Em forma televisiva e despretensiosa, Marcelo Gomes constrói um documentário sobre o onírico, desapegado da oniricidade.

Marcelo Gomes subia ao palco e, com sua voz rouca, contou um pouco da trajetória do filme — uma conversa entre cinema e ciência, disse ele. Fala que me levou a pensar no pressuposto do cinema como arte tecnológica, de seus processos químicos e físicos. A arte que nasce com uma nova tecnologia, com potencial de reproduzir e desconstruir a realidade. O cinema, neste caso, para além da narrativa em evidência, estaria diretamente ligado ao sonho? Marcelo, em suas limitações, de forma, parece entender que sim.
O filme se inicia com uma indagação fellinesca, simples: tentar entender o porquê de o diretor, repentinamente, parar de sonhar. Ele busca uma explicação ao refletir sobre seu último sonho e o momento de pandemia que precedia a produção do filme. De sua solidão como motivo do cessar do onírico, mas, sozinho, não encontrou respostas. Assim, buscou entender melhor o mundo dos sonhos em suas várias esferas sociais, místicas e biológicas, através de outros personagens e respectivas expertises, para decifrar e, assim, resolver seu problema.

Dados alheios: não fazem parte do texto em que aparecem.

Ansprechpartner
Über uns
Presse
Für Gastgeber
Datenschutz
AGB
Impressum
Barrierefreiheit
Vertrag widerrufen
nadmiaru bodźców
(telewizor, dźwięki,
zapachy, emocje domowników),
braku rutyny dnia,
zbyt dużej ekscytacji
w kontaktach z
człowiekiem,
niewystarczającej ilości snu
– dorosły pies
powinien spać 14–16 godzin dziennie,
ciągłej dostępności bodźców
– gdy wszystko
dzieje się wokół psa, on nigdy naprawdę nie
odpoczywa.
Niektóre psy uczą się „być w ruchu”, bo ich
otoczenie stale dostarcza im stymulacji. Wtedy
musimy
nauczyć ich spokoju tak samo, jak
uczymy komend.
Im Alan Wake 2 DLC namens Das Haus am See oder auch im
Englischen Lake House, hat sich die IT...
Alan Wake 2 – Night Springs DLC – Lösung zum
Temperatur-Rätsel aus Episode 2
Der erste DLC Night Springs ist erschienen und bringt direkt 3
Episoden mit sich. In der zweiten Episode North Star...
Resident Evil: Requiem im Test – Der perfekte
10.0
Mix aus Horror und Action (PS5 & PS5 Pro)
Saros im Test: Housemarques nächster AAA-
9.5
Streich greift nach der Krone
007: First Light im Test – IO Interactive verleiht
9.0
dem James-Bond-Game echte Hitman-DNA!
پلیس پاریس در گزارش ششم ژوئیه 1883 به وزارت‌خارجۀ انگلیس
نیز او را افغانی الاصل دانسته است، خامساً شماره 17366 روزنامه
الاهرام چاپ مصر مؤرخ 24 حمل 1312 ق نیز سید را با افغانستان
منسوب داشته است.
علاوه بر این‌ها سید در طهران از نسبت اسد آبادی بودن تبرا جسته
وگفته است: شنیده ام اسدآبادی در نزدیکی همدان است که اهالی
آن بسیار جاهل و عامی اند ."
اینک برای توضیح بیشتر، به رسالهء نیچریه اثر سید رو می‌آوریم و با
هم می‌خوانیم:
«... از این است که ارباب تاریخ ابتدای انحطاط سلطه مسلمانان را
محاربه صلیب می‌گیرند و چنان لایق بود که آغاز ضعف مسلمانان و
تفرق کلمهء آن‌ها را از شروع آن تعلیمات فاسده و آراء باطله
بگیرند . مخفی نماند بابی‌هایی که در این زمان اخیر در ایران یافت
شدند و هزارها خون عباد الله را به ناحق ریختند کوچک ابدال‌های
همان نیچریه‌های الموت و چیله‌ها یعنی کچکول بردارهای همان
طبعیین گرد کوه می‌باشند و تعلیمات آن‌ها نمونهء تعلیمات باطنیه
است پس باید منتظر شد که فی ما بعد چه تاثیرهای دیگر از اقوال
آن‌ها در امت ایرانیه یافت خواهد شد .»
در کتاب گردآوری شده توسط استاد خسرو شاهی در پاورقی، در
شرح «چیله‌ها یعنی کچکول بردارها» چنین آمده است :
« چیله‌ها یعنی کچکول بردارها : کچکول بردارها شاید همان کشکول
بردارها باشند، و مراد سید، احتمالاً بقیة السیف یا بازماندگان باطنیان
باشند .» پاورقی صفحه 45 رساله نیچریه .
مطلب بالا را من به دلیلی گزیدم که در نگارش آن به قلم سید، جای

No filme, existem passagens, ou melhor, transições entre cenas, no sentido mais direto do que pode ser uma transição de vídeo. Em diversos momentos do filme, Marcelo escolhe nos apresentar imagens experimentais que remeteriam ao mundo dos sonhos: animações genéricas, vazias de sentido e expressão, e imagens feitas, às vezes com uma câmera Super-8, às vezes com um vídeo editado para emular a textura da Super-8. Ao diminuir a imagem do onírico a essas representações dicotômicas e literais do que é a realidade e o sonho, ele reduz o conceito do filme à representação. Essa tem se tornado uma tendência em muitos filmes contemporâneos que recuperam o uso desses formatos analógicos e, no caso da Super-8, rudimentares, para, quando não utilizados no sentido mais nostálgico, verem o grão como realidade impressionista. O uso da tecnologia para esses propósitos, mesmo que, a esse ponto, irritante, pode, como todas as outras técnicas, funcionar. É uma questão de contexto, de montagem e sensibilidade que aqui falta. A emulação do grão é muito perceptível e torna a experiência, já mal colocada, bastante tola e ingênua. Ingênua por não compreender a tendência que corrobora e datada porque a emulação já não tem espaço para ser feita de forma tão despretensiosa.
Existe um fluxo e uma estrutura bastante comum nesse e em outros documentários feitos para a internet e outras mídias fora do cinema: talking heads “bem iluminados” e uma narração em off que tenta ao máximo totalizar o entendimento do filme a certo tema. O que não necessariamente é um problema. O documentário expositivo é uma abordagem válida. A depender da força do personagem entrevistado, menor que seja a interferência formal do cineasta nos mais pobres documentários expositivos, pode funcionar como um filme ok, um filme banal, mas funcional. Não basta o objeto ter conhecimento do tema, nem ser o tema. Ele precisa, de alguma forma, se mostrar interessante ou carismático.
De qualquer forma, em alguns momentos mais inspirados, Criaturas da Mente consegue encontrar diferentes caminhos. Marcelo se mostra presente em algumas cenas: interrompe o entrevistado com uma pergunta, após alguns minutos de um monólogo, e, em algum momento, participa da experimentação que o documentário exige. Ele mesmo utiliza a substância alucinógena do ayahuasca e subverte um tanto o caminho inevitável que o filme tomava. A partir dessa experiência, ele quebra a estrutura pré-delimitada e filma, mesmo que de forma genérica e contando ainda com essas aberrações da edição mais “onírica" e amadora, uma conversa com sua mãe, já bastante idosa, sobre o sonhar. Nesses momentos de maior liberdade, junto ao encontro de personagens carismáticos, como o próprio diretor, felizmente, o filme se aproxima da abordagem mais humorística, pessoal e “sem rumo” de cineastas como Agnes Varda e Luc Moullet. Um estágio do filme que, mesmo por tempo limitado, parece entender o cinema como sonho.